News
de.NBI certification successful
- Published on Monday, 13 December 2021
Some research areas in the scope of the BioDATEN Science Data Center might require the handling of sensitive data, such as data with human origin. Thus, "management systems for technical data security" became necessary for the infrastructure providers of computational and storage resources. Due to the developments in the project "de.NBI Cloud" and in collaboration with bioinformaticians, the computing centers of the Universities Freiburg and Tübingen strived for the certification of the compute/storage infrastructures and the corresponding basic IT infrastructures. The complex and tedious certification process requires the commitment of various stakeholders. Fortunately, the de.NBI project allowed for a two-year grant to pursue an ISO 27001 certification. An ISO certificate gives further weight by the advocacy of various stakeholders in the university.
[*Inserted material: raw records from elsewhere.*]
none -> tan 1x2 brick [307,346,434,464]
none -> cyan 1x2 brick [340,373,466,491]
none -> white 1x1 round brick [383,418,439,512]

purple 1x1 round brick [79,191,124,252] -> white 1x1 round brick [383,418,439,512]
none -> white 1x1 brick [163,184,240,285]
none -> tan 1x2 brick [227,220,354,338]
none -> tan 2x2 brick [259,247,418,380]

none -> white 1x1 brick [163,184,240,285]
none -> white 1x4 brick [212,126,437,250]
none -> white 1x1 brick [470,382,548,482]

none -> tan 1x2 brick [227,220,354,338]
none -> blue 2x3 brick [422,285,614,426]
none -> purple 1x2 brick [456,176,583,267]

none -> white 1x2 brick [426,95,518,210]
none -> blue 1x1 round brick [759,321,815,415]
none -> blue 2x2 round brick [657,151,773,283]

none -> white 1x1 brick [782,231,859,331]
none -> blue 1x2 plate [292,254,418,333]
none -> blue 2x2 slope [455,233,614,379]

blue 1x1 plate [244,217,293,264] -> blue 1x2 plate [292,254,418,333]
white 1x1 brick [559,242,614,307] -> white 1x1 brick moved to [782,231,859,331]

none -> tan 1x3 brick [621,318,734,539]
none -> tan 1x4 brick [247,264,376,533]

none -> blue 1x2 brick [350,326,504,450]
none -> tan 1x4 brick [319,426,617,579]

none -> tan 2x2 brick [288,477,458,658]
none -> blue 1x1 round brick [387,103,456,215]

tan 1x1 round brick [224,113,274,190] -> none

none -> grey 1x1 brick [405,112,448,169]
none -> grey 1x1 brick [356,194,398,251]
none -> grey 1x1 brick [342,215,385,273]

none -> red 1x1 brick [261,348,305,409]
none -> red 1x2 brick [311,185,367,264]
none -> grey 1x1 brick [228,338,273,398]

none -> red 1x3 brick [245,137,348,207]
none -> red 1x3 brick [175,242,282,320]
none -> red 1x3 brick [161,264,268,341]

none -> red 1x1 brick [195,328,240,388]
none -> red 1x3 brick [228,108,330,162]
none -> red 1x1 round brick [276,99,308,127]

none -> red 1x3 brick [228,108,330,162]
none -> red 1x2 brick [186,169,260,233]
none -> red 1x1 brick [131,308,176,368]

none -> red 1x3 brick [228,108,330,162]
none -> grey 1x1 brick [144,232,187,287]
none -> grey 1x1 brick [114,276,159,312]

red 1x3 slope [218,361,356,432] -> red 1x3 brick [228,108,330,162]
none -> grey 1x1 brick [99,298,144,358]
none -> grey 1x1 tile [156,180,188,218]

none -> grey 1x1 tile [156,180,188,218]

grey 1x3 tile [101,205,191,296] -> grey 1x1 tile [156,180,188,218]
The process itself consisted of various steps of preparational activities, the creation of policy documents, the documentation of the infrastructure and a two staged certification session involving all relevant departments of the computer centers. The final certificate will be awarded in January 2022. The certification process is a long-term process which has to be repeated in regular intervals. A certified infrastructure will help researchers in further domains beside BioDATEN to obtain funding which increasingly require such certifications especially in areas where sensitive data - patents, patient data, data with personal reference are dealt with.
(DvS, HG)
Discussion on research software started in BioDATEN and a SDC working group
- Published on Thursday, 25 November 2021
Data generated in research projects must be preserved and replicable over defined periods of time which are, e.g., stated in institutional policies or funding conditions. But data itself is rendered meaningless without appropriate contexts and environment such as workflows, tools and software. These dependencies must be considered when discussing adherence to the FAIR principles. This becomes increasingly relevant as stated in the DFG's "Guidelines for Safeguarding Good Research Practice”.
Researchers want and need to work with instruments and software tools that correspond to or go beyond the state of the art. This means that they are working with tools that may disappear due to later market interventions (product or company policy, built-in obsolescence, expiry of hardware and software support) although they are still usable and in use. A later re-use becomes challenging if these tools need an environment that ages quickly and is no longer supported by the vendors. For example, in various laboratories there are still some Windows XP machines running that control measuring devices that are still useable, although the Windows XP support ended in 2014. This implies increasing risks in daily operation or increases the tendency to rely on tools whose sustainability is simply assumed by the market dominance of a company.
There are several points that should be discussed in the extended context of the Science Data Centers:
- Should the access to certain types of data be part of the procurement process for software and measuring devices and thus be ensured?
- How to deal with the "black box" phenomenon of (measuring) instruments (microscopes, NMR, ...) and software as it is unclear what exactly is happening internally and why, how output is generated from input. Changes to many proprietary software modules are often not transparent, which endangers the reproducibility of results.
- Additionally, there might evolve "ethical-philosophical problems" - should the reproducibility of a result allowed to depend on an expensive license?
- Is there a right to reproducibility by third parties (in the sense that no (expensive) license is necessary (as nothing new is achieved)?
- How can this be legally organized (considering the freedom of research and teaching in many countries)?
A solution to some issues raised above might be the use of an appropriate Escrow service: That is the deposition of software at a certain place (e.g.: national library) with usage restrictions that allow only the reproduction of existing results and exclude conduction new research.
Access to and control over research software becomes a building block of the digital sovereignty of a university or a field of science in general. But there is a long-term problem as it is unrealistic to keep software for 10 years or longer directly available or to anticipate the product policy of the manufacturer.
When looking at the increasing role of cloud use for applications and storage of data, the associated challenges should be considered.
In the end, recommendations should go much more in the direction of openness for research software. Here, researchers or funding agencies could make a similar demand as for the software procurement process - software must be generally disclosed for research data management reasons after, say, 10 years, in order to be allowed to be used at all.
In general, cooperation could help to steer the process into the desired direction: Joint influence on manufacturers may be more likely to bring about a change in product policies. Creation of corresponding "best practices" (e.g. as part of the requirements by funders) could also increase the pressure on companies to disclose software. These ideas and measures could result in some kind of certification of software and devices for fitness to be used in scientific workflows also in terms of compliance with the FAIR criteria.
(DvS, HG)
BioDATEN present at the 7th bwHPC Symposium
- Published on Monday, 08 November 2021
BioDATEN and all other SDCs in Baden-Württemberg (SDC4Lit, BERD, MoMaF) present their integration into the bwHPC project on the 7th bwHPC Symposium. For BioDATEN, the main focus is the connection to the cloud infrastructure BinAC. The basic idea is that researchers work on the BinAC and get a notification as soon as their computing jobs are completed. A set of (technical) metadata is automatically created and researchers can annotate these metadata by adding scientific metadata and descriptive metadata. In this approach, BioDATEN makes use of a direct connection to bwHPC / BinAC and thus is able to start with metadata annotation as soon as possible.